Harruel shook his head. “Not here, Koshmar. We need to get farther away from those mouth-things. Can you hear them? The sound they make is dangerous. We’ll have people going to them in the night, walking right into their jaws like sleepwalkers, if we stay here.”

“Do you mean that?”

“We nearly lost Hresh,” Harruel said. “He was heading straight for one.”

“Yissou!” Koshmar contemplated the great heads on the horizon for a moment, frowning. Then she spat and said, “Very well. Let’s move on.”

They marched until it was too dark to go any farther. The booming of the great heads was only faintly audible here. Aching, sore of foot, blistered of soul, the People dropped down in relief in a place where a feeble stream seeped from the sand.

“It was a mistake,” Staip said quietly.

“Leaving the cocoon, you mean?” Salaman asked. “You think we should have stayed? Taken our chances against the ice-eaters?”

Harruel glowered at them. “We were right to make the Coming Forth,” he said firmly. “There is no question but that it was the right thing to do.”

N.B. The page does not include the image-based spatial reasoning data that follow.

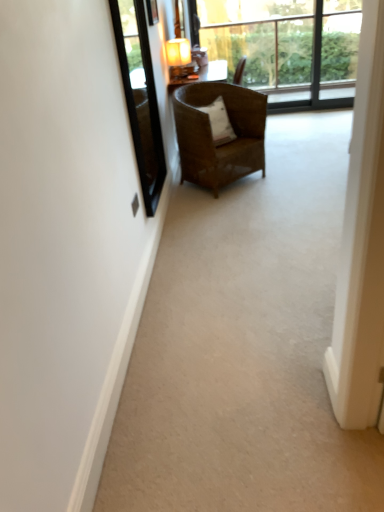
Where is `transparent glass window screen at upper left`? This screenshot has height=512, width=384. transparent glass window screen at upper left is located at coordinates (140, 96).

Where is `white glossy screen door at right`? white glossy screen door at right is located at coordinates (362, 246).

What do you see at coordinates (362, 246) in the screenshot? I see `white glossy screen door at right` at bounding box center [362, 246].

What do you see at coordinates (286, 47) in the screenshot? I see `transparent glass window at upper center` at bounding box center [286, 47].

Image resolution: width=384 pixels, height=512 pixels. What do you see at coordinates (211, 134) in the screenshot?
I see `brown woven chair at center` at bounding box center [211, 134].

Describe the element at coordinates (179, 58) in the screenshot. I see `matte brown lamp at upper center` at that location.

Find the location of `transparent glass window screen at upper left`. transparent glass window screen at upper left is located at coordinates (140, 96).

Is transparent glass window screen at upper left next to white glossy screen door at right and touching it?

transparent glass window screen at upper left is not next to white glossy screen door at right, and they're not touching.

Is transparent glass window screen at upper left outside of white glossy screen door at right?

Yes, transparent glass window screen at upper left is outside of white glossy screen door at right.

Which object is thinner, transparent glass window screen at upper left or white glossy screen door at right?

With smaller width is transparent glass window screen at upper left.

Can you confirm if transparent glass window screen at upper left is bigger than white glossy screen door at right?

Actually, transparent glass window screen at upper left might be smaller than white glossy screen door at right.

How many degrees apart are the facing directions of brown woven chair at center and white soft pillow at center?

brown woven chair at center and white soft pillow at center are facing 0.000448 degrees away from each other.

From the image's perspective, does brown woven chair at center appear higher than white soft pillow at center?

No, from the image's perspective, brown woven chair at center is not above white soft pillow at center.

Considering the sizes of objects brown woven chair at center and white soft pillow at center in the image provided, who is bigger, brown woven chair at center or white soft pillow at center?

Bigger between the two is brown woven chair at center.

Is brown woven chair at center not close to white soft pillow at center?

brown woven chair at center is actually quite close to white soft pillow at center.

Is matte brown lamp at upper center looking in the opposite direction of transparent glass window screen at upper left?

matte brown lamp at upper center is not turned away from transparent glass window screen at upper left.

Is matte brown lamp at upper center inside the boundaries of transparent glass window screen at upper left, or outside?

matte brown lamp at upper center cannot be found inside transparent glass window screen at upper left.

Is point (177, 76) closer or farther from the camera than point (156, 129)?

Point (177, 76).

Does transparent glass window at upper center have a greater height compared to matte brown lamp at upper center?

Yes, transparent glass window at upper center is taller than matte brown lamp at upper center.

In the scene shown: Can we say transparent glass window at upper center lies outside matte brown lamp at upper center?

Yes, transparent glass window at upper center is outside of matte brown lamp at upper center.

Who is more distant, transparent glass window at upper center or matte brown lamp at upper center?

transparent glass window at upper center is further away from the camera.

In the scene shown: Does brown woven chair at center come behind matte brown lamp at upper center?

That is False.

Can we say brown woven chair at center lies outside matte brown lamp at upper center?

Absolutely, brown woven chair at center is external to matte brown lamp at upper center.

In the scene shown: Is brown woven chair at center smaller than matte brown lamp at upper center?

Actually, brown woven chair at center might be larger than matte brown lamp at upper center.

Considering the points (179, 147) and (170, 52), which point is behind, point (179, 147) or point (170, 52)?

The point (170, 52) is farther.

Is transparent glass window screen at upper left taller or shorter than brown woven chair at center?

In the image, transparent glass window screen at upper left appears to be taller than brown woven chair at center.

Who is more distant, transparent glass window screen at upper left or brown woven chair at center?

brown woven chair at center is further away from the camera.

Could you tell me if transparent glass window screen at upper left is facing brown woven chair at center?

No.

Considering the relative positions of transparent glass window screen at upper left and brown woven chair at center in the image provided, is transparent glass window screen at upper left to the right of brown woven chair at center from the viewer's perspective?

No, transparent glass window screen at upper left is not to the right of brown woven chair at center.

From the image's perspective, which one is positioned lower, transparent glass window at upper center or transparent glass window screen at upper left?

transparent glass window screen at upper left appears lower in the image.

Is point (199, 28) farther from viewer compared to point (142, 6)?

Yes, point (199, 28) is behind point (142, 6).

Which is correct: transparent glass window at upper center is inside transparent glass window screen at upper left, or outside of it?

transparent glass window at upper center is spatially situated outside transparent glass window screen at upper left.

At what (x,y) coordinates should I click in order to perform the action: click on screen door below the transparent glass window screen at upper left (from the image's perspective). Please return your answer as a coordinate pair (x, y). This screenshot has height=512, width=384. Looking at the image, I should click on (362, 246).

Where is `chair on the right of white soft pillow at center`? Image resolution: width=384 pixels, height=512 pixels. chair on the right of white soft pillow at center is located at coordinates (211, 134).

Based on their spatial positions, is white glossy screen door at right or white soft pillow at center closer to transparent glass window at upper center?

white soft pillow at center is positioned closer to the anchor transparent glass window at upper center.

Based on their spatial positions, is white soft pillow at center or brown woven chair at center further from white glossy screen door at right?

The object further to white glossy screen door at right is white soft pillow at center.

Based on the photo, which object lies nearer to the anchor point matte brown lamp at upper center, white glossy screen door at right or white soft pillow at center?

Based on the image, white soft pillow at center appears to be nearer to matte brown lamp at upper center.

Considering their positions, is transparent glass window at upper center positioned closer to transparent glass window screen at upper left than brown woven chair at center?

brown woven chair at center.

When comparing their distances from transparent glass window screen at upper left, does brown woven chair at center or transparent glass window at upper center seem closer?

brown woven chair at center.

Which object lies further to the anchor point white glossy screen door at right, white soft pillow at center or transparent glass window at upper center?

transparent glass window at upper center is positioned further to the anchor white glossy screen door at right.

Considering their positions, is white soft pillow at center positioned closer to transparent glass window screen at upper left than transparent glass window at upper center?

white soft pillow at center is positioned closer to the anchor transparent glass window screen at upper left.

Looking at the image, which one is located further to white soft pillow at center, matte brown lamp at upper center or transparent glass window at upper center?

transparent glass window at upper center is further to white soft pillow at center.

Where is `chair between transparent glass window screen at upper left and matte brown lamp at upper center in the front-back direction`? The width and height of the screenshot is (384, 512). chair between transparent glass window screen at upper left and matte brown lamp at upper center in the front-back direction is located at coordinates (211, 134).

What are the coordinates of `lamp between white glossy screen door at right and transparent glass window at upper center in the front-back direction` in the screenshot? It's located at (179, 58).

Where is `window screen between white glossy screen door at right and matte brown lamp at upper center along the z-axis`? This screenshot has width=384, height=512. window screen between white glossy screen door at right and matte brown lamp at upper center along the z-axis is located at coordinates (140, 96).

The width and height of the screenshot is (384, 512). I want to click on pillow between brown woven chair at center and transparent glass window at upper center along the z-axis, so click(x=219, y=122).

“I meant coming this way,” said Staip. “Koshmar was wrong to bring us out into these miserable plains. We should have turned south, toward the sunlight.”

“Who knows?” Harruel said. “One way is as good as another.”

In the darkness there were strange sounds all night: hissings, cacklings, far-off shrillings. And always the distant throb of the giant heads, booming their song of hunger as they waited by the base of the barren hills for their helpless prey to come to them.